I also realized that the word unstuck had resonances with the way that a few of the piece’s musical ideas get caught in repetitive loops. The orchestra, perhaps in some way dramatizing my own frustration with composing, spends a considerable amount of time and energy trying to free itself from these moments of stuckness.

Norman ascended to the stage to receive the audience’s acclaim.

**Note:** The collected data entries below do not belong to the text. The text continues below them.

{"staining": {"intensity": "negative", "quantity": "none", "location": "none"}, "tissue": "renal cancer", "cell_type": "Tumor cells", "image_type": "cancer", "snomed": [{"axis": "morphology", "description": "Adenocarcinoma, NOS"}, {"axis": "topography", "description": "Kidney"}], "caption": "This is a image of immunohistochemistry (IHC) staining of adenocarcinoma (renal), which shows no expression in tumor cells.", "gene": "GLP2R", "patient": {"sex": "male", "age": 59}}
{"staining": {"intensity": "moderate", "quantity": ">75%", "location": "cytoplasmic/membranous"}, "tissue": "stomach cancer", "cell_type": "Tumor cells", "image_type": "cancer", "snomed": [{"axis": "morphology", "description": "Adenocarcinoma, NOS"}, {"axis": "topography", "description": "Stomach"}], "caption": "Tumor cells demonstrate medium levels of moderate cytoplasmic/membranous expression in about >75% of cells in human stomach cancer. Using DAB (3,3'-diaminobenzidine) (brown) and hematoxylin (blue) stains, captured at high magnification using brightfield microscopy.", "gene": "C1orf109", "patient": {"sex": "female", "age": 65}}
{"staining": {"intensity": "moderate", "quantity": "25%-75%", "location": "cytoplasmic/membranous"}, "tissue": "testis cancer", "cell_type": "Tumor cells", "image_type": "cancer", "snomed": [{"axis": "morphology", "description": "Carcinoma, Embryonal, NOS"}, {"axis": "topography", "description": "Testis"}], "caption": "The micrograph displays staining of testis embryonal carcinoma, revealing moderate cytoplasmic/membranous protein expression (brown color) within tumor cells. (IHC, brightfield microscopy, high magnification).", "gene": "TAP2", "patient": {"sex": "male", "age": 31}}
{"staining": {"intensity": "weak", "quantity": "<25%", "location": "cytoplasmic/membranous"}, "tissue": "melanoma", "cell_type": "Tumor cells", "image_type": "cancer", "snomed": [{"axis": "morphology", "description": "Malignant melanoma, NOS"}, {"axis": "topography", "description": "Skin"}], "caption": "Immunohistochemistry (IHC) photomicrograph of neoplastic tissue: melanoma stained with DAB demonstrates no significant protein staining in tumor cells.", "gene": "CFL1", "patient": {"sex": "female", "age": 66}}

The admirable virtuoso, Noah Bendix-Balgley, then joined the musicians for a marvelous performance of Wolfgang Amadeus Mozart’s exquisite, almost Baroque, less commonly heard Violin Concerto No. 1. The opening Allegro moderato, for all its ebullience, is surprisingly serious, while the subsequent, even more remarkable Adagio is elevated, graceful and lyrical, and the brisk finale is vivacious and delightful. Abundant applause for the musicians was rewarded with a wonderful encore from the soloist: two traditional klezmer pieces—"Yismechu" and "Ot Azoy"—a genre in which Bendix-Balgley specializes.

Especially interesting, however, was the second half of the evening: a supremely confident rendition of Erich Wolfgang Korngold’s striking, seldom played Symphony in F-sharp, Op. 40. The work opens very dramatically with a tension that pervades the entire movement, although there are serene passages. The Scherzo that ensues is sprightlier, if not free from agitation, with elements of grandeur, and features a more somber trio section. More Romantic is the often impassioned, but also introspective, Adagio. The finale is strange and unpredictable, with some haunting episodes, closing triumphantly. The audience responded with intense appreciation.

I look forward to the return of these tremendous artists.